The AAPC offers the following entry-level certifications in the U.S.: Certified Professional Coder (CPC); which tests on most areas of medical coding, and also the Certified Inpatient Coder (CIC) and Certified Outpatient Coder (COC). Both the CPC and COC have apprentice designations (CPC-A and COC-A, respectively) for those who pass the certification exams but do not have two years of on the job experience. There is no apprentice designation available for the CIC. After completing two years of on the job experience the apprentice credential holder can request to have the apprentice designation removed from their credential. There are also further specialist coding certifications, for example, the CHONC credential for those who specialize in hematology and oncology coding and the CASCC credential for those who specialize in ambulatory surgery center coding.
The other main organization is American Health Information Management Association (AHIMA) which offers the Certified Coding Specialist (CCS), Certified Coding Specialist-Physician-based (CCS-P), and the entry-level Certified Coding Associate (CCA).[23][24]

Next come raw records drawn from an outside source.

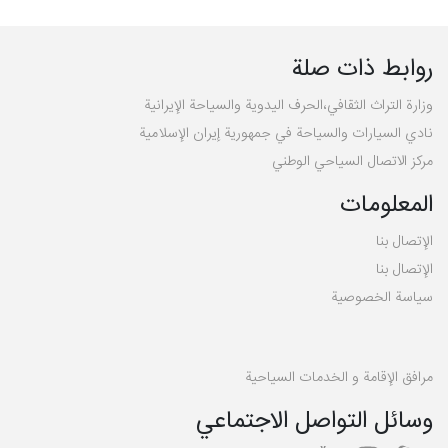
روابط ذات صلة
وزارة التراث الثقافي،الحرف اليدوية والسياحة الإيرانية
نادي السيارات والسياحة في جمهورية إيران الإسلامية
مركز الاتصال السياحي الوطني
المعلومات
الإتصال بنا
الإتصال بنا
سیاسة الخصوصية
مرافق الإقامة و الخدمات السياحية
وسائل التواصل الاجتماعي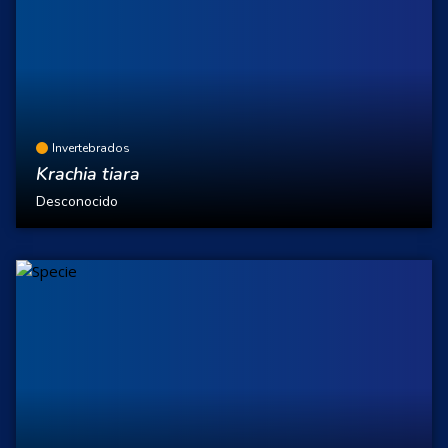
Invertebrados
Krachia tiara
Desconocido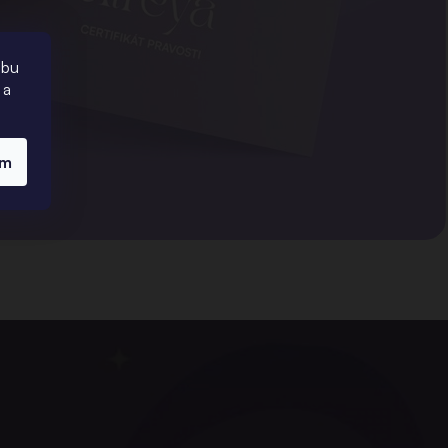
ebu
 a
ím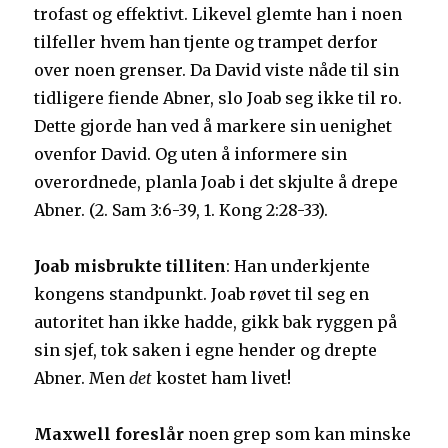
trofast og effektivt. Likevel glemte han i noen
tilfeller hvem han tjente og trampet derfor
over noen grenser. Da David viste nåde til sin
tidligere fiende Abner, slo Joab seg ikke til ro.
Dette gjorde han ved å markere sin uenighet
ovenfor David. Og uten å informere sin
overordnede, planla Joab i det skjulte å drepe
Abner. (2. Sam 3:6-39, 1. Kong 2:28-33).
Joab misbrukte tilliten
: Han underkjente
kongens standpunkt. Joab røvet til seg en
autoritet han ikke hadde, gikk bak ryggen på
sin sjef, tok saken i egne hender og drepte
Abner. Men
det
kostet ham livet!
Maxwell foreslår
noen grep som kan minske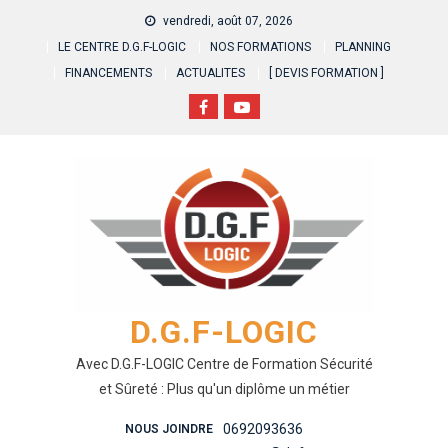
Skip
vendredi, août 07, 2026
to
LE CENTRE D.G.F-LOGIC
NOS FORMATIONS
PLANNING
content
FINANCEMENTS
ACTUALITES
[ DEVIS FORMATION ]
D.G.F-LOGIC
Avec D.G.F-LOGIC Centre de Formation Sécurité
et Sûreté : Plus qu'un diplôme un métier
0692093636
NOUS JOINDRE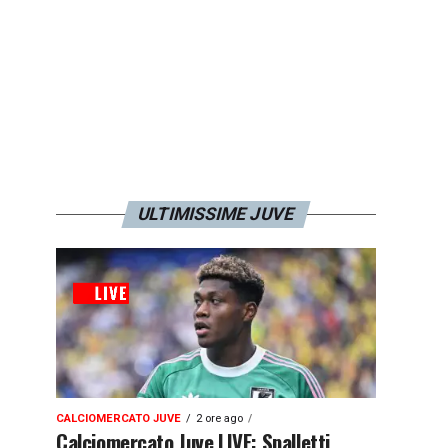
ULTIMISSIME JUVE
CALCIOMERCATO JUVE
2 ore ago
Calciomercato Juve LIVE: Spalletti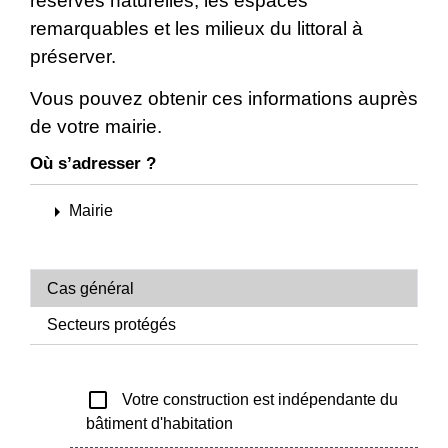
réserves naturelles, les espaces
remarquables et les milieux du littoral à
préserver.
Vous pouvez obtenir ces informations auprès
de votre mairie.
Où s’adresser ?
arrow_right
Mairie
Cas général
Secteurs protégés
check_box_outline_blank
Votre construction est indépendante du
bâtiment d'habitation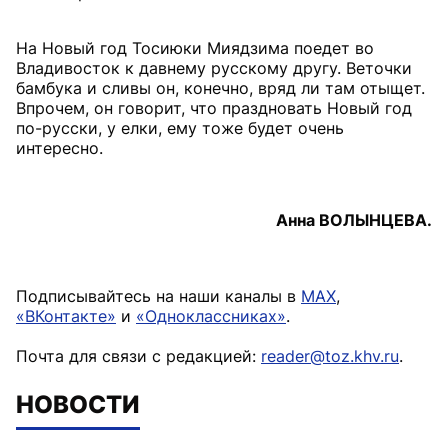
На Новый год Тосиюки Миядзима поедет во
Владивосток к давнему русскому другу. Веточки
бамбука и сливы он, конечно, вряд ли там отыщет.
Впрочем, он говорит, что праздновать Новый год
по-русски, у елки, ему тоже будет очень
интересно.
Анна ВОЛЫНЦЕВА.
Подписывайтесь на наши каналы в
MAX
,
«ВКонтакте»
и
«Одноклассниках»
.
Почта для связи с редакцией:
reader@toz.khv.ru
.
НОВОСТИ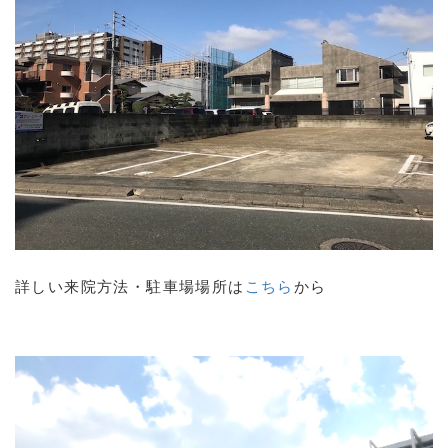
詳しい来院方法・駐車場場所は
こちら
から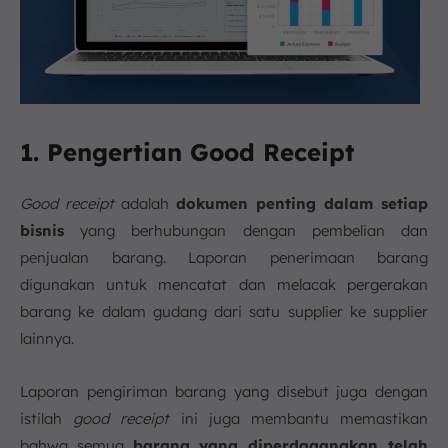
1. Pengertian Good Receipt
Good receipt
adalah
dokumen penting dalam setiap
bisnis
yang berhubungan dengan pembelian dan
penjualan barang. Laporan penerimaan barang
digunakan untuk mencatat dan melacak pergerakan
barang ke dalam gudang dari satu supplier ke supplier
lainnya.
Laporan pengiriman barang yang disebut juga dengan
istilah
good receipt
ini juga membantu memastikan
bahwa semua
barang yang diperdagangkan telah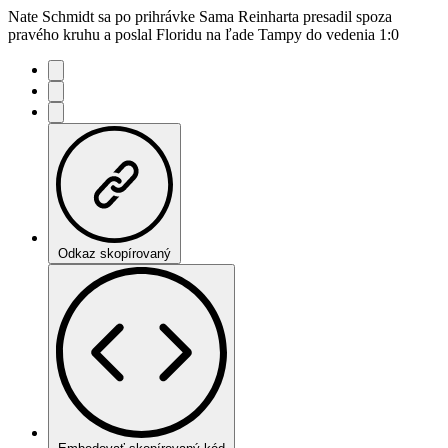
Nate Schmidt sa po prihrávke Sama Reinharta presadil spoza
pravého kruhu a poslal Floridu na ľade Tampy do vedenia 1:0
Odkaz skopírovaný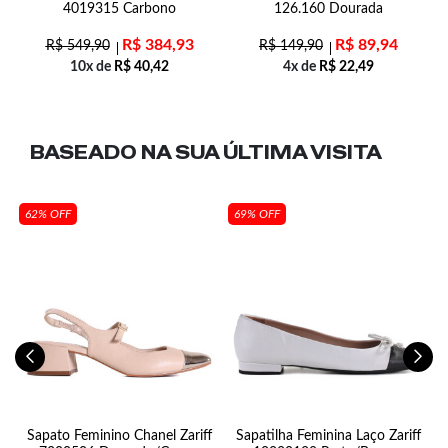
01
4019315 Carbono
126.160 Dourada
R$
384,93
R$
89,94
R$
549,90
R$
149,90
10x de
R$
40,42
4x de
R$
22,49
BASEADO NA SUA
ÚLTIMA VISITA
62% OFF
69% OFF
0-
Sapato Feminino Chanel Zariff
Sapatilha Feminina Laço Zariff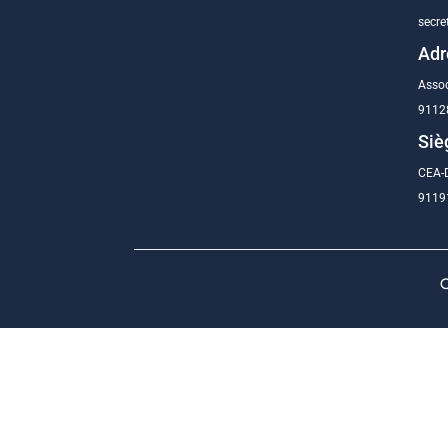
secre
Adr
Assoc
9112
Siè
CEA-D
91191
C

Some U.S. states now mandate or at least strongly encourage certification from either AAPC or AHIMA or a degree from a college to be employed.[citation needed] Some states have registries of medical coders, though these can be voluntary listings. This trend was accelerated in part by the passage of HIPAA and the Affordable Care Act and similar changes in other Western countries, many of which use the ICD-10 for diagnostic medical coding. The change to more regulation and training has also been driven by the need to create accurate, detailed, and secure medical records (especially patient charts, bills, and claim form submissions) that can be recorded efficiently in an electronic era of medical records where they need to be carefully shared between different providers or institutions of care. This was encouraged and later required by legislation and institutional policy.[25][26]